··· Stored data ···

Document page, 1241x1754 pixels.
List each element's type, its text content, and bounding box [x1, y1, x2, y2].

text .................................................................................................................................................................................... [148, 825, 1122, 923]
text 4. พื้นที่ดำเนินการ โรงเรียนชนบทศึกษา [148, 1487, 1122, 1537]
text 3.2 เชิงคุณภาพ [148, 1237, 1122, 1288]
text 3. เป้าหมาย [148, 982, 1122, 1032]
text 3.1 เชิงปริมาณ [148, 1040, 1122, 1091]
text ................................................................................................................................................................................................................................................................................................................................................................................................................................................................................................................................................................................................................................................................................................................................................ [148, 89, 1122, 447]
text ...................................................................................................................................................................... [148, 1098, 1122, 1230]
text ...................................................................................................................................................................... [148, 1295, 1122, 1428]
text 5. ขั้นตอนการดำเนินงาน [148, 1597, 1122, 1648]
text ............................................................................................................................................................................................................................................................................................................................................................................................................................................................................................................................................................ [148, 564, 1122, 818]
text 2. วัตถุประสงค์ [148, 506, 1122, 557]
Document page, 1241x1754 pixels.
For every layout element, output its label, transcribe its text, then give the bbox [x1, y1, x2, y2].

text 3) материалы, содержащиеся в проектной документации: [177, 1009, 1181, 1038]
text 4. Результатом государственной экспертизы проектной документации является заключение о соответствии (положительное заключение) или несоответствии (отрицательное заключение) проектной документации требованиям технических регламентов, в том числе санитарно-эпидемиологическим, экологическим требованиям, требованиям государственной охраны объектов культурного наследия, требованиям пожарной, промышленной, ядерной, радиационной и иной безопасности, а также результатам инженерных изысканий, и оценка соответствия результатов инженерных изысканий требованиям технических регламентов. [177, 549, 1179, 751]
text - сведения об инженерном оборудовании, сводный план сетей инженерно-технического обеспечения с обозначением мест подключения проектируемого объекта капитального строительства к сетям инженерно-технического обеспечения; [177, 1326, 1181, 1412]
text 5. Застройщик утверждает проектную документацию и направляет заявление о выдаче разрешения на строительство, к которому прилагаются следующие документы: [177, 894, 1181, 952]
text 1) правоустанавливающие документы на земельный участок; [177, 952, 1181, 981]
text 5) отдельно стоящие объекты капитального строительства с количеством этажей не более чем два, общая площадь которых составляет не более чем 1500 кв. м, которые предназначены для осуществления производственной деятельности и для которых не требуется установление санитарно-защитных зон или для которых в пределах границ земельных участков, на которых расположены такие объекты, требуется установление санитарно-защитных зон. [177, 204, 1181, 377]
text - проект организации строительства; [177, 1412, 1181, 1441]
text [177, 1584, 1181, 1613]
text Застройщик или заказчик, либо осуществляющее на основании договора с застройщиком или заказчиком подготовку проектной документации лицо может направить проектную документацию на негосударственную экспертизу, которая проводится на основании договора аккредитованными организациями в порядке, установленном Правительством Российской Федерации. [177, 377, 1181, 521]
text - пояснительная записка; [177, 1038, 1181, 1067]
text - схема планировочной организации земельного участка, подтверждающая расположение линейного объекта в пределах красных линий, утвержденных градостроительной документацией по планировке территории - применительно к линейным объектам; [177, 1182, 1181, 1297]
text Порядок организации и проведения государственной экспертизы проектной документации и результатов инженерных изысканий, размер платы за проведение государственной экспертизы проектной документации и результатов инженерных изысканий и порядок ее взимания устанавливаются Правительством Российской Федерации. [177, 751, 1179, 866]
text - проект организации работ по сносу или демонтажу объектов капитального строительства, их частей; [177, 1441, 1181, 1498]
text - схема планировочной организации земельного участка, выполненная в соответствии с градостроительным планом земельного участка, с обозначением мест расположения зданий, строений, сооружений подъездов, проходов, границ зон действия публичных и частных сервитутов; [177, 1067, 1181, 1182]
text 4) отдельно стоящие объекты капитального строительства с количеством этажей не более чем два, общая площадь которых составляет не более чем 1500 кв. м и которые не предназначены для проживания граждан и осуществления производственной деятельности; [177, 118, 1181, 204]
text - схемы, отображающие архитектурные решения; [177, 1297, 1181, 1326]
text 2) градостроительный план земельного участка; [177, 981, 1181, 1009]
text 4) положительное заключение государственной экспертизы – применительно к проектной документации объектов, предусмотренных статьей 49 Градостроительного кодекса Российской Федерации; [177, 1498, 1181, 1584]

···

- _Directions_: Please copy every line of the material that contains the word "документы".

- _Reply to the exercise_:
text 5. Застройщик утверждает проектную документацию и направляет заявление о выдаче разрешения на строительство, к которому прилагаются следующие документы: [177, 894, 1181, 952]
text 1) правоустанавливающие документы на земельный участок; [177, 952, 1181, 981]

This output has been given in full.